A headline in USA Today captured the prevailing sentiment: “Market’s run could keep going for a while.”

In fact, the party was over. The subprime mortgage problem that was laid bare by a decline in home values developed into a much broader credit crisis that toppled giant banks and financial institutions.

Panicked investors have been fleeing from stocks. The Dow Jones Industrial Average fell 678.91 Thursday, or 7.33 percent, to 8,579.19. The Standard & Poor’s 500 Index fell 75.02, or 7.62 percent, to 909.92. The Nasdaq Composite Index fell 95.21, or 5.47 percent, to 1,645.12.

Most experts don’t see a recovery until there’s greater stability in the housing market, banks are lending freely and employment improves.

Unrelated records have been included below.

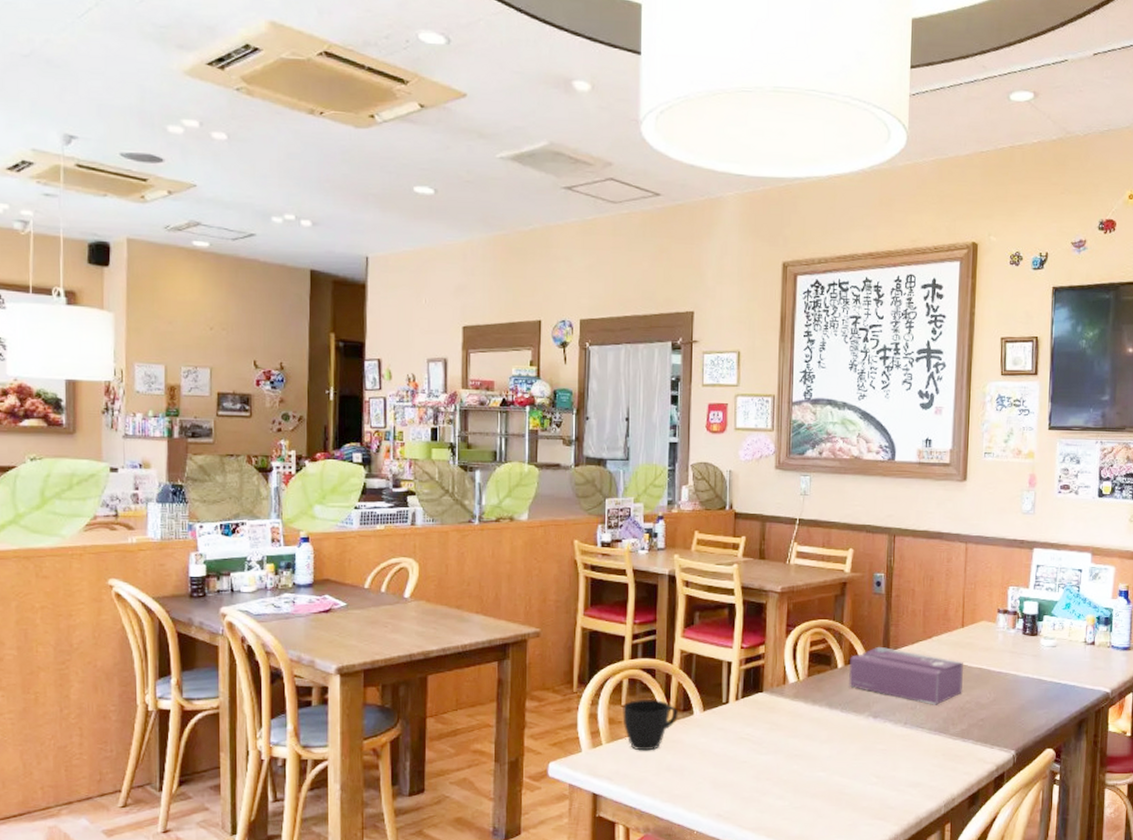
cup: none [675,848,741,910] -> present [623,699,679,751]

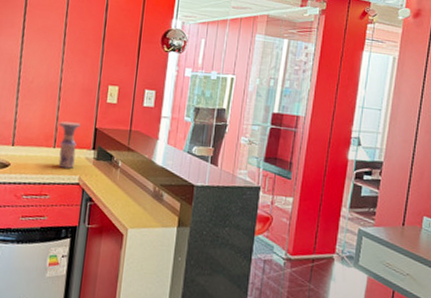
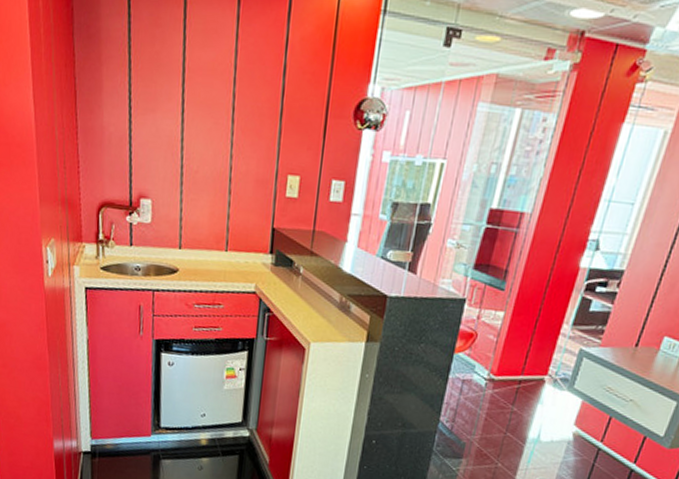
vase: present [58,121,81,169] -> none [230,220,256,275]

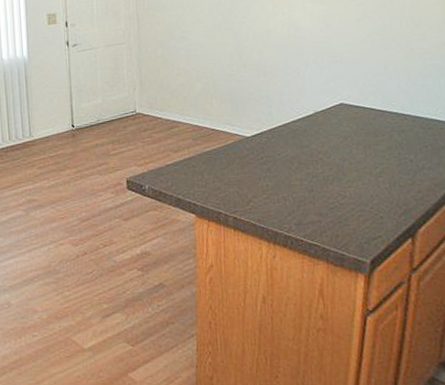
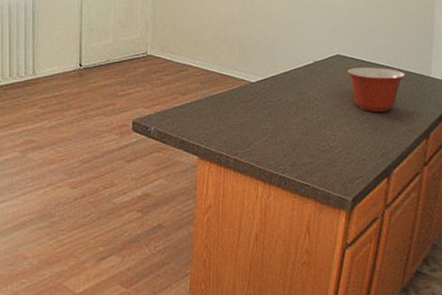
mixing bowl: none [354,115,425,165] -> present [347,67,405,113]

Unlike other periods that saw precipitous drops, this one is rooted in foundering credit markets. That makes predictions more difficult than if the plunge were based on company profits or stocks alone.

“When you have an environment like this where the crisis is so deeply rooted from the credit standpoint, it adds an extra layer of ambiguity and ultimately of uncertainty,” said Mark Freeman, portfolio manager for Westwood Holdings Group Inc. “That is what the markets are struggling with.”

No turnaround is seen before 2009 or later. And there is a wide divergence of opinion on the future of this bear market, which feels unlike any other because of the $700 billion federal bailout and the collapse of investment banks.

Even with the Federal Reserve and other major central banks around the world slashing interest rates Wednesday, experts were hesitant to call a bottom.

“Technical indicators tell us that we’re overdue for at least a short-term bounce,” said Liz Ann Sonders, chief investment strategist for San Francisco-based brokerage Charles Schwab Corp. “That doesn’t tell us that the bear market is necessarily over.”

This bear market - a term often defined as a prolonged drop in stock prices of 20 percent or more - already is harsher than most of the 10 bear markets since the 1930s. Those markets have lasted an average of about 16 months from peak to trough, with average stock losses of 31 percent, based on S&P data.

Since the record 83 percent plunge from 1929 to 1932, the current market is exceeded only by the drops of 49 percent from 2000 to 2002 during the tech stock implosion and 48 percent from 1973 to 1974 during a recession and energy crisis.